→ **Testo della pagina**
---

La conquista del corpo. La violenza sessuale dei nazisti ad Est
La ricerca accademica sull’Olocausto riconosce la centralità dell’Europa orientale come epicentro del progetto genocida nazista. L’Est è il territorio patrio della vasta maggioranza delle vittime e il luogo dei più ambiziosi e letali programmi di ingegneria demografica. In questo ambito, una crescente tendenza di studio è occupata dall’esame dei crimini sessuali nazisti, sia compiuti su ebrei che su non ebrei.
Individuiamo tre tipi di violenza sessuale contro le donne (e non solo):
1) La violenza sessuale (stupro) intesa come qualunque rapporto non consensuale che implica un rapporto sessuale vero e proprio;
2) La violenza a sfondo sessuale. Ugualmente traumatica e brutale pur senza rapporto sessuale, essa è così analizzata dalla storica Brigitte Halbmayr: “il termine violenza a sfondo sessuale rende evidente che la violenza maschile contro le donne non riguarda la sessualità ma è una dimostrazione di potere da parte dell’autore ed include molte forme di violenza con connotazioni sessuali, incluse umiliazione, intimidazione e devastazione”.
3) Strumento sessuale (la schiavitù sessuale). Parliamo di una forma di violenza sessuale in cui la vittima – sempre inerme in una situazione di scelte senza possibilità di scelta – ha la capacità di dettare, in qualche modo, la maniera della propria sottomissione, tale da ottenere dei benefici materiali e, in qualche modo, sopravvivere (una situazione precaria, ovviamente).

---

→ **Consegna 1**
Per ciascuna affermazione indica se concorda con il testo sulla violenza sessuale nazista, rispondendo sì o no e citando tra virgolette le parole decisive del testo: (a) vengono individuati tre tipi di violenza sessuale; (b) secondo Brigitte Halbmayr la violenza maschile contro le donne riguarda la sessualità; (c) l'Est è il territorio patrio di una minoranza delle vittime.
→ **Consegna 2**
Prosegui il testo sulla violenza sessuale nazista a partire dal punto in cui si interrompe.
Le voci riportate più avanti sono materiale a sé, distinto dal testo sulla violenza sessuale nazista.

---

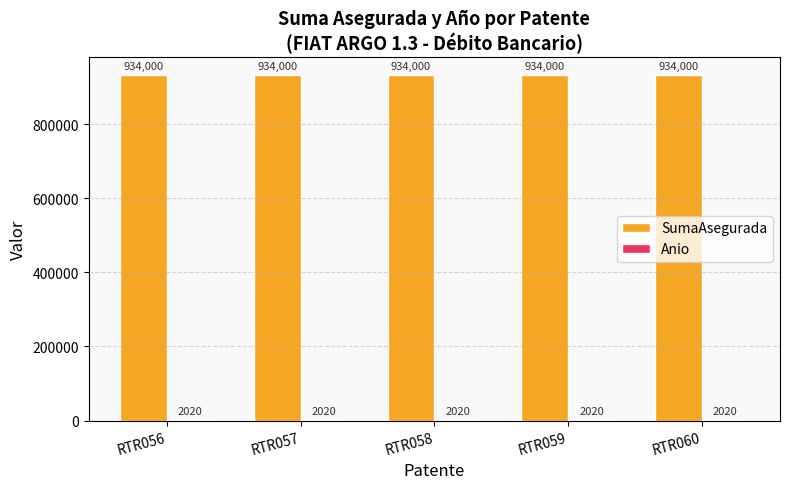

The SumaAsegurada series shows 934000 at RTR056. True or false?

True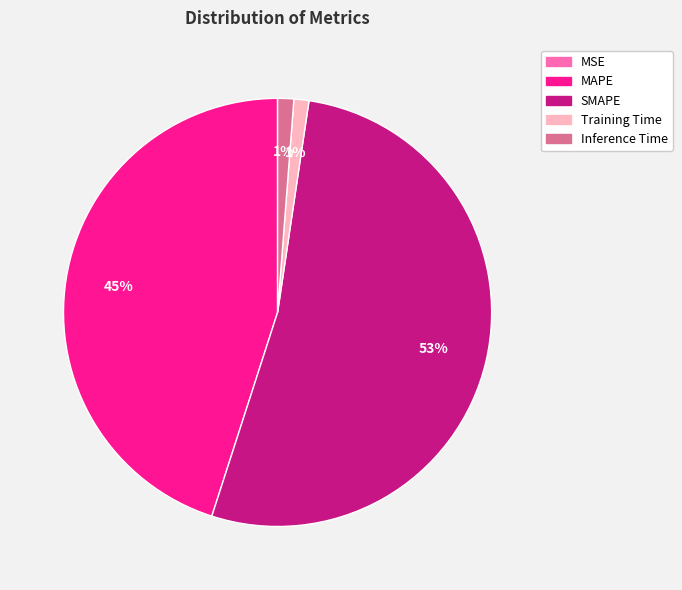

Which has a higher value, MAPE or Inference Time?

MAPE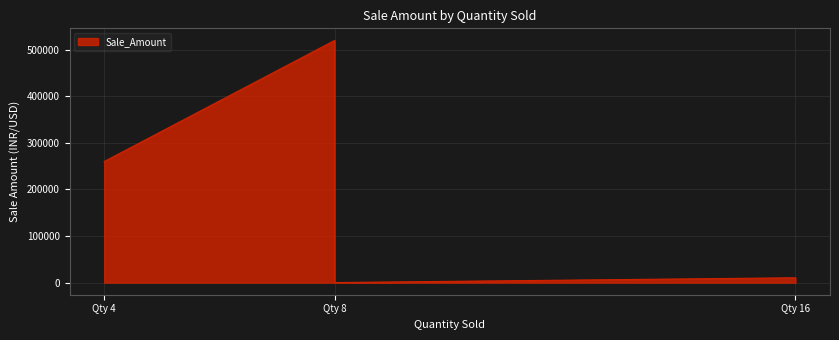

What is the minimum value shown in the chart?

120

---

→ **Risposta 1**
(a) Sì: «Individuiamo tre tipi di violenza sessuale contro le donne (e non solo)».
(b) No: «la violenza maschile contro le donne non riguarda la sessualità ma è una dimostrazione di potere da parte dell’autore».
(c) No: «L’Est è il territorio patrio della vasta maggioranza delle vittime».

→ **Risposta 2**
Le ragioni che hanno portato la ricerca accademica sull’Olocausto a focalizzata più direttamente sulla violenza sessuale sono diverse. Anzitutto la considerazione che non c’è un grande numero di sopravvissuti in grado di testimoniare la violenza sessuale durante l’Olocausto perché molti di coloro che sopravvissero a quella traumatica esperienza morirono nelle camere a gas o in periodi successivi e, in aggiunta, spesso gli esecutori della violenza sessuale uccidevano immediatamente le proprie vittime per nascondere il crimine stesso. Si registra poi una reticenza a raccontare tale esperienza e, anche nel caso di sopravvissute che ricordano tali esperienze particolarmente dolorose, queste memorie rimangono conservate privatamente o condivise solamente tra una piccola comunità di sopravvissuti.
Coloro che sono sopravvissute all’Olocausto, spesso, non accettavano con facilità di affrontare un tema taboo, provavano un senso di vergogna o colpa, soprattutto se, per esempio, avevano usato il proprio corpo come strumento sessuale per cercare di sopravvivere (una sopravvissuta ricordò, dopo la guerra, di vedere i suoi compagni ebrei chiederle come fosse sopravvissuta e, nei loro occhi, un lampo di sospetto: Kapo? Puttana?).
Lo storico Nechama Tec – autore del libro The Defiance sui fratelli Bielski – notava amaramente che “a giudicare dalla reticenza in cui mi sono imbattuto nelle intervistate a raccontare le proprie esperienze di sesso forzato, devo presumere che la maggior parte di quelle storie moriranno con le vittime”. Storici come Christopher Browning hanno suggerito che molte vittime portavano ricordi repressi, il che era tanto una strategia di adattamento alla sopravvivenza quanto un atto intenzionale di dimenticare.
Un po’ di informazione su questo argomento è venuta alla luce grazie sia alla volontà della ricerca accademica di affrontare l’argomento sia al desiderio delle invecchiate sopravvissute di separarsi da un po’ dei loro dolorosi ricordi. Alcuni studiosi, però, avvertono che le testimonianze esistenti rappresentano solo la “punta dell’iceberg”.
L’aspetto interessante del dibattito tra gli storici – alla luce dei genocidi in Rwanda e nei Balcani – è emerso chiedendosi quanto la violenza sessuale sia stata prevalente nella strategia militare e genocida dei nazisti e se sia stata un’arma intenzionale nella loro politica di conquista militare.
Riguardo alla seconda questione dello stupro come arma di guerra dei nazisti esiste un vivace dibattito accademico che richiede un approccio più preciso e sottile.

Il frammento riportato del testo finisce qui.